A WORCESTERSHIRE MP has launched a bid to allow children to be immunised separately against three diseases instead of the combined measles, mumps and rubella jab.

Bromsgrove MP Julie Kirkbride will introduce a Private Member's Bill to the House of Commons in an attempt to overcome the fall in the numbers being protected from measles, mumps and rubella, and prevent a possible epidemic.

Medical opinion is divided over the possible dangers and no scientific evidence has yet been found to back the link between MMR and a rise in the number of cases of autism.

The National Autistic Society has said that to the best of its knowledge there is no conclusive scientific evidence to prove the MMR vaccine causes autism.

The interest in the possible link was first noticed by the research by Dr Andrew Wakefield's team at the Royal Free Hospital in London in February, 1998.
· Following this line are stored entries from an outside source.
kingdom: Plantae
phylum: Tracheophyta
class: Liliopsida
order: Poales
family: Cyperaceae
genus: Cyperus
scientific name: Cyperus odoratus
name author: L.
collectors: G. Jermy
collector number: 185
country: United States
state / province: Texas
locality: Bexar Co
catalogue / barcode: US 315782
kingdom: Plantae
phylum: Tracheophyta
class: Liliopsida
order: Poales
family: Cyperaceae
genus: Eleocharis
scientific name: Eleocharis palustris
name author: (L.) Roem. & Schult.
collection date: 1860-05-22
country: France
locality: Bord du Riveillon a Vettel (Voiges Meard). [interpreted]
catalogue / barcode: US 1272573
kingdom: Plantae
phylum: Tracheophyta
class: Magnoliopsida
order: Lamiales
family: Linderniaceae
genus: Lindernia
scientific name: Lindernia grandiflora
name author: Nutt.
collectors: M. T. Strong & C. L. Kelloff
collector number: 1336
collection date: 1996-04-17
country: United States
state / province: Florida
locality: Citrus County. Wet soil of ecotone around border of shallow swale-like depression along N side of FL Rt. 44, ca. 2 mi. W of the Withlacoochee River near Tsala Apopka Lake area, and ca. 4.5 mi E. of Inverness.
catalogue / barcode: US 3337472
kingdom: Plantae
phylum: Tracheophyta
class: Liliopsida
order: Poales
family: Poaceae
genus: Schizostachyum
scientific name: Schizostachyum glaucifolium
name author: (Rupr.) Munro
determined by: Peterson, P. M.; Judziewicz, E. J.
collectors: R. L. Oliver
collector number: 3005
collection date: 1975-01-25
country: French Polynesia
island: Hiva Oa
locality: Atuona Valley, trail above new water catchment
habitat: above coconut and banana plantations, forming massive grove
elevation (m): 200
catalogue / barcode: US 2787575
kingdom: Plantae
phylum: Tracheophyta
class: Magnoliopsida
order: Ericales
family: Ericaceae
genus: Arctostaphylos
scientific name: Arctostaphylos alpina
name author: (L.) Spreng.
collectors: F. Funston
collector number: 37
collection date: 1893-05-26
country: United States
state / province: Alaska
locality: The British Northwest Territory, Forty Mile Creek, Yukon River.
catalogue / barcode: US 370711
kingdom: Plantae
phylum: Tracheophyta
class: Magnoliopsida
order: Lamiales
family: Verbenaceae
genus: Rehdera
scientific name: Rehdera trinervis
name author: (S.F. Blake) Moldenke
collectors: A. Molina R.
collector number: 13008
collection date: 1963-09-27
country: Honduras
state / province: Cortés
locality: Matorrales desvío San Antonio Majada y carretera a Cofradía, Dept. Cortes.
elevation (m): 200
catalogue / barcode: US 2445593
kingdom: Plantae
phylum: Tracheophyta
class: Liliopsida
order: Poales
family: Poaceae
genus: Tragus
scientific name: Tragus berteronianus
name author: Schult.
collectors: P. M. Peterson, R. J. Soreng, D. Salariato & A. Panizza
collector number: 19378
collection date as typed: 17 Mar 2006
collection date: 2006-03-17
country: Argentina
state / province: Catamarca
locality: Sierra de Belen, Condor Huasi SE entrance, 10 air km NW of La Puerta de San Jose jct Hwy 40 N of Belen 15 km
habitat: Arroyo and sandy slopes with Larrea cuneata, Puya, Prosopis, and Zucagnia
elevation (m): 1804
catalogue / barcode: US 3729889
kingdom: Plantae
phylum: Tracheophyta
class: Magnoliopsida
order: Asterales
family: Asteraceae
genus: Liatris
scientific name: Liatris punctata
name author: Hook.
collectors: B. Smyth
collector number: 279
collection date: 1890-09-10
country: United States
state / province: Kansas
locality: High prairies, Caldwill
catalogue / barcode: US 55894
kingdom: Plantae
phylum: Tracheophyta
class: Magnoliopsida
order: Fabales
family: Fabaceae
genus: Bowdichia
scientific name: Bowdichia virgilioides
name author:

This noted that in a small group of children seen by the research team, the symptoms of their development disorder became apparent within six days of receiving the MMR vaccine.

It was a small study, which the team said "did not prove a link between measles, mumps and rubella vaccine and the syndrome described as autistic enterocolitis."

The National Autistic Society says that the alternatives to MMR at present are either not to vaccinate or to have the vaccines administered singly at annual intervals.

It also says if parents choose not to vaccinate their children, then they are placing them at risk.

Uptake of the MMR vaccine has dropped from 91 per cent in 1990 to 88 per cent today.

"It's important that Ministers listen to the case as there's a growing problem of parents choosing not to give their children the MMR jab," said Miss Kirkbride, whose son Angus is two months old.

"This creates an even bigger problem for public health with the possible outbreak of a measles epidemic."

Last year, a small number of chemists and GPs provided worried parents with an alternative to the controversial MMR three-in-one vaccine.

They offered protection from the three diseases in three separate jabs. The single vaccines were imported from Switzerland and France.